I have two lists. One is called oldList and contains old data, the 2nd one is called updateList and contains a set of updates.

I want to create a new list with those rules:

• take all data from the oldList
• append all updates with unique id
• if id of an updated item already exists in oldData, replace it

I came up with a simple code:

Item.kt

data class Item (val id: String, val text: String)

Main.kt

fun main() {

    val oldList: List<Item> = listOf(
        Item("aaa1", "aaa2"),
        Item("bbb1", "bbb2"),
        Item("ddd1", "ddd2"))

    val updateList: List<Item> = listOf(
        Item("aaa1", "aaa3"),
        Item("ccc1", "ccc2"))

    val resultList = oldList.toMutableList()

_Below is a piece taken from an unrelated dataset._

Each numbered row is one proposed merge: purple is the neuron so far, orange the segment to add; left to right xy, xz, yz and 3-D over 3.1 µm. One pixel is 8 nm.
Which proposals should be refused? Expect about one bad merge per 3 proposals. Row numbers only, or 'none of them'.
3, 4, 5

    for (item in updateList) {
        val index = oldList.indexOfFirst { it.id == item.id }
        if (index < 0) {
            resultList.add(item)
        } else {
            resultList[index] = item
        }
    }

    println(resultList)
}

This works fine but I can imagine it's inefficient and there might also be some nice Kotlin idiom. Is there a better solution?

Answer 1

If the original order doesn't matter, you can combine the lists, putting the new values first to favor them in a distinctBy call:

val resultList = (updateList + oldList).distinctBy(Item::id)

If the order matters exactly as you described it, you can convert both lists to maps before combining them. When combining two Maps with +, the items in the second Map take precedence, but the order from the first Map is preserved.

val resultList = 
    (oldList.associateBy(Item::id) + updateList.associateBy(Item::id)).values.toList()

Answer 2

You can use the distinctBy method:

val resultList = (updateList + oldList).distinctBy { it.id }

What distinctBy does is return a new list containing only elements having distinct keys returned by the provided lambda. You must bear in mind however that the order of elements matters and the first encountered item with the given key is kept in the result list, the others are ignored.